Exercise material.
◇ ◇ ◇ ◇ ◇ ◇ ◇

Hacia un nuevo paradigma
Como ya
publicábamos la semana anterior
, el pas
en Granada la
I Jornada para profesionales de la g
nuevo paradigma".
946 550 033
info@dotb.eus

◇ ◇ ◇ ◇ ◇ ◇ ◇

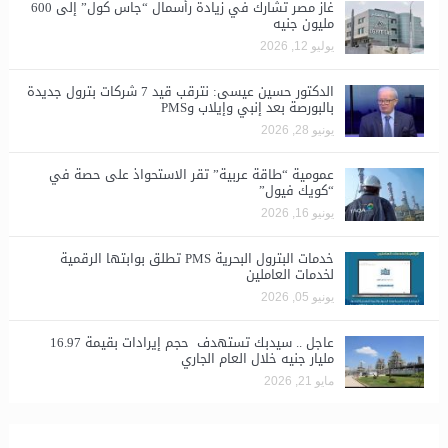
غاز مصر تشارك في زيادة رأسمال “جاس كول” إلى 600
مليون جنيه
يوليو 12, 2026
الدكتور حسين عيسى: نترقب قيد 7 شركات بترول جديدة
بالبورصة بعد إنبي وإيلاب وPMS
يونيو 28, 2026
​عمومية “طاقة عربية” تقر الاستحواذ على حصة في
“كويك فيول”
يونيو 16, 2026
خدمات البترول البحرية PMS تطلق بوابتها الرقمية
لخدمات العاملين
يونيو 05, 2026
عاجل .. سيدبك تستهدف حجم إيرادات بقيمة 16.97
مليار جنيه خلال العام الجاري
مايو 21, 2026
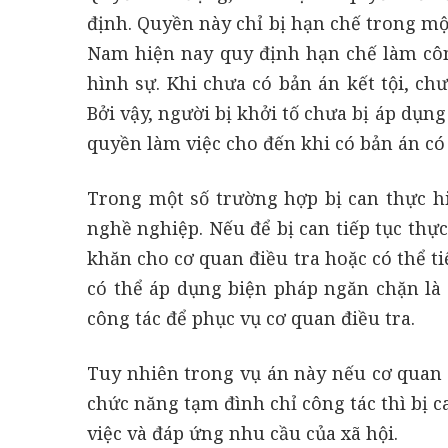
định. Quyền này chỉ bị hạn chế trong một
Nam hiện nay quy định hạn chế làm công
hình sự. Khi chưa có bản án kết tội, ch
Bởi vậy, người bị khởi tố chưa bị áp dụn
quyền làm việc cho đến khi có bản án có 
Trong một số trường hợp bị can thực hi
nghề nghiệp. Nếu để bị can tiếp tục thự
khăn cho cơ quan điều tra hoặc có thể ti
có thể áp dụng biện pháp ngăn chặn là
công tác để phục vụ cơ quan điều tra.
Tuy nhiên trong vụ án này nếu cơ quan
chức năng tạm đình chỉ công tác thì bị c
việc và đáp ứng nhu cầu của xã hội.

◇ ◇ ◇ ◇ ◇ ◇ ◇

Problem statement. Show a copy of each line from the data that includes the word "chưa".

Response to this exercise.
hình sự. Khi chưa có bản án kết tội, ch
Bởi vậy, người bị khởi tố chưa bị áp dụn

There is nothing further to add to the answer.